- [PROBLEM TO SOLVE]: Please list every line in the records below that contains the word "vinden". Case matters.

- [THE INPUT]:
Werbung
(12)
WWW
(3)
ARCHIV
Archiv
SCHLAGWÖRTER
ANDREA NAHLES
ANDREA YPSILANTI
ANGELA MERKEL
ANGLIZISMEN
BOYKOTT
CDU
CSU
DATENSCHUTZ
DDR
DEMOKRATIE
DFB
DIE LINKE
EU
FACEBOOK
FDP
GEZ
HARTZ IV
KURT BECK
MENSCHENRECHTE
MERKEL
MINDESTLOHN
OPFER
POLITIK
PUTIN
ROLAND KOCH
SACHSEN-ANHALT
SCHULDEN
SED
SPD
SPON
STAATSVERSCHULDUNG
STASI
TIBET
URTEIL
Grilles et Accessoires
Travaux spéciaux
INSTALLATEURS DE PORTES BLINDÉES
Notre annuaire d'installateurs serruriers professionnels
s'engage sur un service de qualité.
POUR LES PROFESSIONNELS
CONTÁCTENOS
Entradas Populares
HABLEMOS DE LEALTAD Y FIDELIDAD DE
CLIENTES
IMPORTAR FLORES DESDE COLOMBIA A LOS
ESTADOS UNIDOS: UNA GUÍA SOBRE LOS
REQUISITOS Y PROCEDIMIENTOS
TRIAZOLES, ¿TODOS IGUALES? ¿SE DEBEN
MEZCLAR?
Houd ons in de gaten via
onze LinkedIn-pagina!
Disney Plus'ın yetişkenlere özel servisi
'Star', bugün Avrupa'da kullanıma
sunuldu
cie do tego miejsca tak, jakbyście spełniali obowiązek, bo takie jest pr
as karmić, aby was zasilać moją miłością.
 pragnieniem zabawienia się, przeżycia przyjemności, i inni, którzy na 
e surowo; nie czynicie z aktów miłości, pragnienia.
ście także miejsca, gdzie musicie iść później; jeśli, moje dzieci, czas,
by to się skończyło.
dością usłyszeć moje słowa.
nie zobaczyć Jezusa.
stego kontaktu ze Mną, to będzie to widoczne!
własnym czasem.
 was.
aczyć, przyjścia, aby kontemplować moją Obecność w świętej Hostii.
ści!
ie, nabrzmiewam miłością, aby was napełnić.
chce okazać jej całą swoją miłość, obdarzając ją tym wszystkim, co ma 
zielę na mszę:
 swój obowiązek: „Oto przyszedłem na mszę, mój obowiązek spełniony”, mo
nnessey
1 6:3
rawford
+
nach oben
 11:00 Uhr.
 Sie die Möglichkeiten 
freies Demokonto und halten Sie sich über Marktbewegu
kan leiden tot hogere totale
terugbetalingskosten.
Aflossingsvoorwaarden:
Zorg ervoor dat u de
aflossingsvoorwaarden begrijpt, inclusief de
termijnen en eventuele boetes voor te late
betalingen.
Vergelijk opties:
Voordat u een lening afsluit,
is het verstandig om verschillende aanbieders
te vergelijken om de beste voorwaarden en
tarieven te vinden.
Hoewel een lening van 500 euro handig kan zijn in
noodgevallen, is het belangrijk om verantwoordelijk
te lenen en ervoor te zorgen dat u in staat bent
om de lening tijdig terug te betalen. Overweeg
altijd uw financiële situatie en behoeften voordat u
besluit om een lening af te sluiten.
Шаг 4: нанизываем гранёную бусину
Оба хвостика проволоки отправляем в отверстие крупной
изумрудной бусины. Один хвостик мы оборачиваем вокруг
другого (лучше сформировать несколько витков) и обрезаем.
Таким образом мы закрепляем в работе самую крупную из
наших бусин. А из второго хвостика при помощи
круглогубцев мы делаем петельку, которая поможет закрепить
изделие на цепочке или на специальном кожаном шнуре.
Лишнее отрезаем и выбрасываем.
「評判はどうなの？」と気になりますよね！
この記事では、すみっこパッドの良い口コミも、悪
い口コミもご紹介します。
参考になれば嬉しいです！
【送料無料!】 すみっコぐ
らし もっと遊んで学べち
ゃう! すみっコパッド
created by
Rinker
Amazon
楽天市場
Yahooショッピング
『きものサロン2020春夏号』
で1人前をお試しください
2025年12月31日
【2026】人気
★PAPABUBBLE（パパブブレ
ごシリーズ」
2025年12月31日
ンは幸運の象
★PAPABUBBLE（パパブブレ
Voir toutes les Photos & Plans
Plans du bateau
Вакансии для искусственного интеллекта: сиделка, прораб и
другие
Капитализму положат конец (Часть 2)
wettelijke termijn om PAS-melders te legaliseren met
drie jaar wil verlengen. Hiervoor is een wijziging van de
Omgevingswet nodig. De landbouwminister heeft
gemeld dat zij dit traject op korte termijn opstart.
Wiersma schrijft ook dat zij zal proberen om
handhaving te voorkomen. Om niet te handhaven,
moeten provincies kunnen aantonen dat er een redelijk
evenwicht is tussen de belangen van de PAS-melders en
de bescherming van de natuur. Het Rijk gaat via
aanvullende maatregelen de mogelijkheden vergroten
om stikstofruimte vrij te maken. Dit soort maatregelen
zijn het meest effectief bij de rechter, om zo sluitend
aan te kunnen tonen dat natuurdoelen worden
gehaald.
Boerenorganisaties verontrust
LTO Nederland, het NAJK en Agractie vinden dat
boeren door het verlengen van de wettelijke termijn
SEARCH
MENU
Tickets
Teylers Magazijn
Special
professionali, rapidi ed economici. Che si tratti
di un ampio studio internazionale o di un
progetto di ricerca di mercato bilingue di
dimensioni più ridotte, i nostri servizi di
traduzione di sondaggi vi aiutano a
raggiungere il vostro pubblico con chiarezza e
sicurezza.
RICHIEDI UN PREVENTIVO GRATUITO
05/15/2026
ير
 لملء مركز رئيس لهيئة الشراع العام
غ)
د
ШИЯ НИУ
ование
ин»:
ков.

- [EXPECTED OUTPUT]:
tarieven te vinden.
LTO Nederland, het NAJK en Agractie vinden dat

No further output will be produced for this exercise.